Michael Cromartie of the Ethics of Public Policy Center says, why not let Giglio pray. He is not being named to a cabinet position. The truth is all sorts of people deliver prayers who we don't agree with on a number of issues. Still many feel that gay rights like marriage equality is a civil rights issue.
So the "Talkback" question for you today, should we welcome pastors in the public square despite their views on homosexuality. Facebook.com/carolcnn or tweet me at @carolcnn. I'll be right back.

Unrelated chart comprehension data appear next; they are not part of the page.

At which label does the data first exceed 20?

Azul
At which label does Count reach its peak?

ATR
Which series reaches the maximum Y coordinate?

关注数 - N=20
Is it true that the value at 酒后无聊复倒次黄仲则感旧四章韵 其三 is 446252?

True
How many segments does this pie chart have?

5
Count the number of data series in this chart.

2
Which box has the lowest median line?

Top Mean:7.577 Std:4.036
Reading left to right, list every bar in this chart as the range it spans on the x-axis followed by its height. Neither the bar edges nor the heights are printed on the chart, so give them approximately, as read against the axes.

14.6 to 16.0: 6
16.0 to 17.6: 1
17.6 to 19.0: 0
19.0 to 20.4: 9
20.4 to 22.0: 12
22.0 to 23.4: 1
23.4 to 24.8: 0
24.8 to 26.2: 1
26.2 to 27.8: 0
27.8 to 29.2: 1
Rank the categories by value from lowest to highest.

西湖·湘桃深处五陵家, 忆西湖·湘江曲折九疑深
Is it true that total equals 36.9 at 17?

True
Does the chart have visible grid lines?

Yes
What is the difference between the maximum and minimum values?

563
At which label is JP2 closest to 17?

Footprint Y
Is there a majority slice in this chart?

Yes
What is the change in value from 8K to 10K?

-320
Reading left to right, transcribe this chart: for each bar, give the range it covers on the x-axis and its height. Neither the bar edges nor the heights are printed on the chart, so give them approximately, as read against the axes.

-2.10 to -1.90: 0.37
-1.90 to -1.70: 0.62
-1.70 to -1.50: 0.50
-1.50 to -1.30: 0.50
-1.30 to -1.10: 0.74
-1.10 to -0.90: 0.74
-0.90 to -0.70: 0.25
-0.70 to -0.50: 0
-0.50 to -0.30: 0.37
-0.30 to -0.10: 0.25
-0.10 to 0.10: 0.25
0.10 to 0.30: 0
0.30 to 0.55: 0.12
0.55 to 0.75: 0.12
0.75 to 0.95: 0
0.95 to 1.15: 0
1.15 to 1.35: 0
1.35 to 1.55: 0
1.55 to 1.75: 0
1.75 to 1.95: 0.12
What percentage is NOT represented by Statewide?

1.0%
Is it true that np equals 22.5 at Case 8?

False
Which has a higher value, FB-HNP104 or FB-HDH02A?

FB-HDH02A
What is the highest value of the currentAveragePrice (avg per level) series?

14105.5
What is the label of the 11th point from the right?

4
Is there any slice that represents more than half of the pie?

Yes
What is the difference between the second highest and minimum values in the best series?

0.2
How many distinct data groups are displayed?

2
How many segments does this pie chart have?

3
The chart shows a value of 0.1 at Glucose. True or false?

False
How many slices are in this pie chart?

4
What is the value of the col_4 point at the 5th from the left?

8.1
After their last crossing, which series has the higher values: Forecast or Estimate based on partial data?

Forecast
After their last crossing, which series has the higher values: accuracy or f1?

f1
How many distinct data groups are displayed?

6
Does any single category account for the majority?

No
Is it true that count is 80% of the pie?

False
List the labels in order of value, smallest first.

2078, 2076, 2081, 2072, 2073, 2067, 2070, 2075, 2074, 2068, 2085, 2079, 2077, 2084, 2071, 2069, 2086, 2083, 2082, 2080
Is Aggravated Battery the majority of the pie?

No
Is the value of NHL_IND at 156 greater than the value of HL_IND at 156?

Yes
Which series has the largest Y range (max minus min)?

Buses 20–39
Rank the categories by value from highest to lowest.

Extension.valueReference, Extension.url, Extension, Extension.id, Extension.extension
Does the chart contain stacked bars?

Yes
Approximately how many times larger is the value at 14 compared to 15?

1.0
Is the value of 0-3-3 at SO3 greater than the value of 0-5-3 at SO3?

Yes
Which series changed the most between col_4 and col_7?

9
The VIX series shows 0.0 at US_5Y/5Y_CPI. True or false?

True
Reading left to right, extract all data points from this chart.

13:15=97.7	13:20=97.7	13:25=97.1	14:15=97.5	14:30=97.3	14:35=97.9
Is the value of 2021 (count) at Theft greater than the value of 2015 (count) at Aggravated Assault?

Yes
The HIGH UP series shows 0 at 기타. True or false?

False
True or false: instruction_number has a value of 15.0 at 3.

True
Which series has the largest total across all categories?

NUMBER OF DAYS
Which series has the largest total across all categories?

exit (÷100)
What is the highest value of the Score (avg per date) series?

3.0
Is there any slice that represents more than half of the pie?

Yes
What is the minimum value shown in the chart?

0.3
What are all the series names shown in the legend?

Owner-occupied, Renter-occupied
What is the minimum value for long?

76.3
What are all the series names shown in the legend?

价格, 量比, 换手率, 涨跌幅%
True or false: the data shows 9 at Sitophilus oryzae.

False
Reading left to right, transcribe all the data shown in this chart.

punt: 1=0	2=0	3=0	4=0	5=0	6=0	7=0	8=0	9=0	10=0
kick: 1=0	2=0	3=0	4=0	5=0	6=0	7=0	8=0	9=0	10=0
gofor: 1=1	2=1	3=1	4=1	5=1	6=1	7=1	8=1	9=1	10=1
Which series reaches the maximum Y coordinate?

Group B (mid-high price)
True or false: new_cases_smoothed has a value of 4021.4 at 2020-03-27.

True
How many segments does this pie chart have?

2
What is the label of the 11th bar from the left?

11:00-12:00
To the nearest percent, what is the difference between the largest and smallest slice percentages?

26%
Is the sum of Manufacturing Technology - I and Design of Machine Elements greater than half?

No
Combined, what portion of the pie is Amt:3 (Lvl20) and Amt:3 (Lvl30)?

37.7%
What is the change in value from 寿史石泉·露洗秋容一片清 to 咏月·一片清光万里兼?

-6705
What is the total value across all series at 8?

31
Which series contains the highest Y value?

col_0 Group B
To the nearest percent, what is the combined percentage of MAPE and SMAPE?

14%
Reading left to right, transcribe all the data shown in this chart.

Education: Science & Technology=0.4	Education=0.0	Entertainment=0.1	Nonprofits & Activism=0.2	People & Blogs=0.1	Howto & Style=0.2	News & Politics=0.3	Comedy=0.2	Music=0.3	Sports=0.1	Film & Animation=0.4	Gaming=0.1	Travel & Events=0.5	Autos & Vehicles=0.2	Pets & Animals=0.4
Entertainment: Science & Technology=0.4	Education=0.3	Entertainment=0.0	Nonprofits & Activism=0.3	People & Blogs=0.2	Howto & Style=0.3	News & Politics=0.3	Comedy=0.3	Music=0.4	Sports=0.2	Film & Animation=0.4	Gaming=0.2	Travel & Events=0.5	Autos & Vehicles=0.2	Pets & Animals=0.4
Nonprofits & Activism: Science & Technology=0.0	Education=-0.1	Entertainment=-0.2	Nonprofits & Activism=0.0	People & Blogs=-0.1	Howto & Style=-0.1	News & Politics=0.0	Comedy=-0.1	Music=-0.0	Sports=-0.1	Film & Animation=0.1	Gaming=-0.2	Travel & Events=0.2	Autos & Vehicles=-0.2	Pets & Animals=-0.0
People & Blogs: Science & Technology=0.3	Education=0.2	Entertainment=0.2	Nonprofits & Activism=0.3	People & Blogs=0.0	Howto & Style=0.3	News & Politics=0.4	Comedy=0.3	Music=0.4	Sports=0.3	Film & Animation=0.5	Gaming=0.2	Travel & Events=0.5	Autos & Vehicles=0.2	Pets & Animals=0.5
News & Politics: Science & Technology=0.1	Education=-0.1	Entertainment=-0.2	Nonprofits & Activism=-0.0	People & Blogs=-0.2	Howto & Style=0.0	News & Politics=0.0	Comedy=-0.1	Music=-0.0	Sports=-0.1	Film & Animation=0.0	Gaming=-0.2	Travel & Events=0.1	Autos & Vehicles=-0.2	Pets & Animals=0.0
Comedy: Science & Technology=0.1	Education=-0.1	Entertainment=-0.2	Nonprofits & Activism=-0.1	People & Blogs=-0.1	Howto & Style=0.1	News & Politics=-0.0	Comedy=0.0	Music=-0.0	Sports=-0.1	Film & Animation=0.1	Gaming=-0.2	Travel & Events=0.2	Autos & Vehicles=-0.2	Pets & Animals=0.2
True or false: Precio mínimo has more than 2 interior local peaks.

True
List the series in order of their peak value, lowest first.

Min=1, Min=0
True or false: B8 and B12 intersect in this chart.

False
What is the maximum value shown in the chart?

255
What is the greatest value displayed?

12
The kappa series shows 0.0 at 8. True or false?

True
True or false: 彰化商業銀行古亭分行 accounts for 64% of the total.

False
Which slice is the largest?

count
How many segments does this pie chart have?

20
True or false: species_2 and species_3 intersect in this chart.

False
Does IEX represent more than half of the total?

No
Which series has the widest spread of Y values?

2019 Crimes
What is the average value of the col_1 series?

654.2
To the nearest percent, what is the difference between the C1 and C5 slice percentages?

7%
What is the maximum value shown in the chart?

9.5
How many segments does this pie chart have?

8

COSTELLO: Good morning. Thank you so much for being with us. I'm Carol Costello. It is 30 minutes past the hour. Time to check our top stories.
The federal government wants to give Boeing's newest airline another look. The Department of Transportation says it will conduct a comprehensive review of the Boeing 787 Dreamliner's critical systems including design, manufacturing, and assembly.
The federal government says the aircraft are safe to fly. The 787 has had a pretty difficult week, though, incidents include a fire that started in the battery compartment of a Japanese airliner and a fuel leak in another Japan Airlines jet.
Afghan President Hamid Karzai arriving at the White House minutes ago for one-on-one meetings with President Obama. The future of U.S. troops in Afghanistan top the agenda.